ROS1 rearrangement-positive NSCLC can be treated effectively with an anaplastic lymphoma kinase/ROS1/mesenchymal-epithelial transition factor inhibitor such as crizotinib; however, the rate of response remains variable. Although several ROS1 fusion partners have been identified, the efficacy of crizotinib in patients with different types of ROS1 fusion partners is poorly understood. We reviewed clinicopathological data of patients with ROS1 rearrangement who received crizotinib therapy at our institution between April 2014 and December 2016. ROS1 fusion partners were evaluated by using Sanger sequencing for available tumor tissue. During the study, 49 patients were found to have ROS1 rearrangement and were subsequently treated with crizotinib. Tumor specimens were available for 36 patients, of whom 19 were found to have CD 74 molecule gene (CD74)-ROS1 fusion partners. Before therapy, those in the CD74-ROS1 group were found to have a higher rate of brain metastases (six versus 0 [p= 0.020]). The objective response rate for crizotinib was 83.3% in all patients, whereas it was 94.11% and 73.68% in the non-CD74-ROS1 and CD74-ROS1 groups, respectively. As compared with the CD74-ROS1 group, the non-CD74-ROS1 group had both a significantly longer progression-free survival (17.63 months versus 12.63 months [p= 0.048]) and a significantly longer overall survival (44.50 months versus 24.33 months [p= 0.036]).
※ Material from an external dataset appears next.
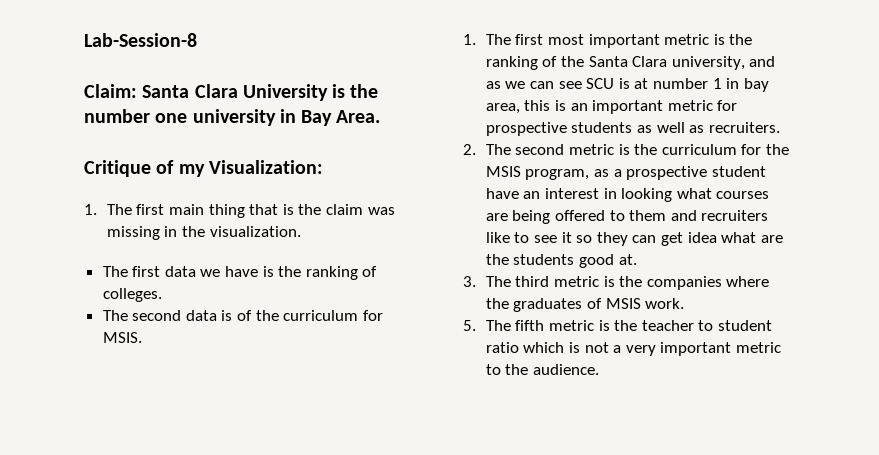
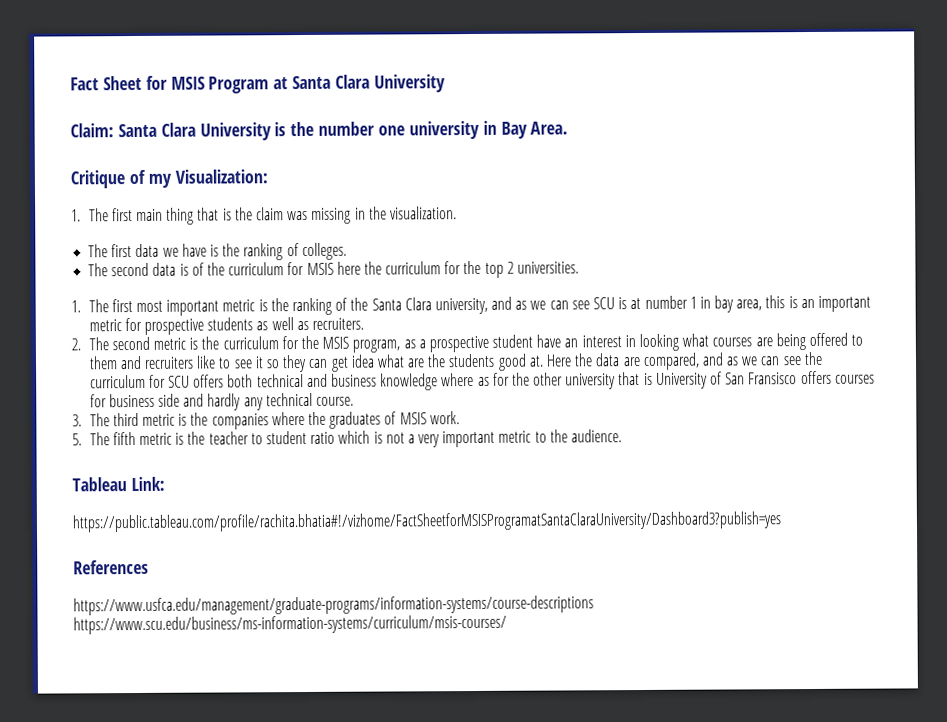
[84,33,197,47] Lab-Session-8 -> [70,74,446,94] Fact Sheet for MSIS Program at Santa Clara University
[102,332,142,343] MSIS. -> [306,260,580,278] MSIS here the curriculum for the top 2 universities.
(637, 259) none -> [546,351,823,370] [89,370,875,391] [89,392,354,411] Here the data are compared, and as we can see the curriculum for SCU offers both technical and business knowledge where as for the other university that is University of San Fransisco offers courses for business side and hardly any technical course.
(600, 369) none -> [72,476,165,492] [72,511,781,533] [73,559,149,575] [73,595,594,616] [73,614,507,635] // Tableau Link: // https://public.tableau.com/profile/rachita.bhatia#!/vizhome/FactSheetforMSISProgramatSantaClaraUniversity/Dashboard3?publish=yes // References // https://www.usfca.edu/management/graduate-programs/information-systems/course-descriptions https://www.scu.edu/business/ms-information-systems/curriculum/msis-courses/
On multivariable analysis, the only factor associated with overall survival was presence of brain metastases before therapy (p= 0.010). There were no significant factors associated with progression-free survival in the multivariable analysis. These findings suggests that patients with CD74-ROS1 fusion partners are more likely to present with brain metastases. Although not independently significant, a trend toward improved survival was observed in patients in the non-CD74-ROS1 group when they were treated with crizotinib.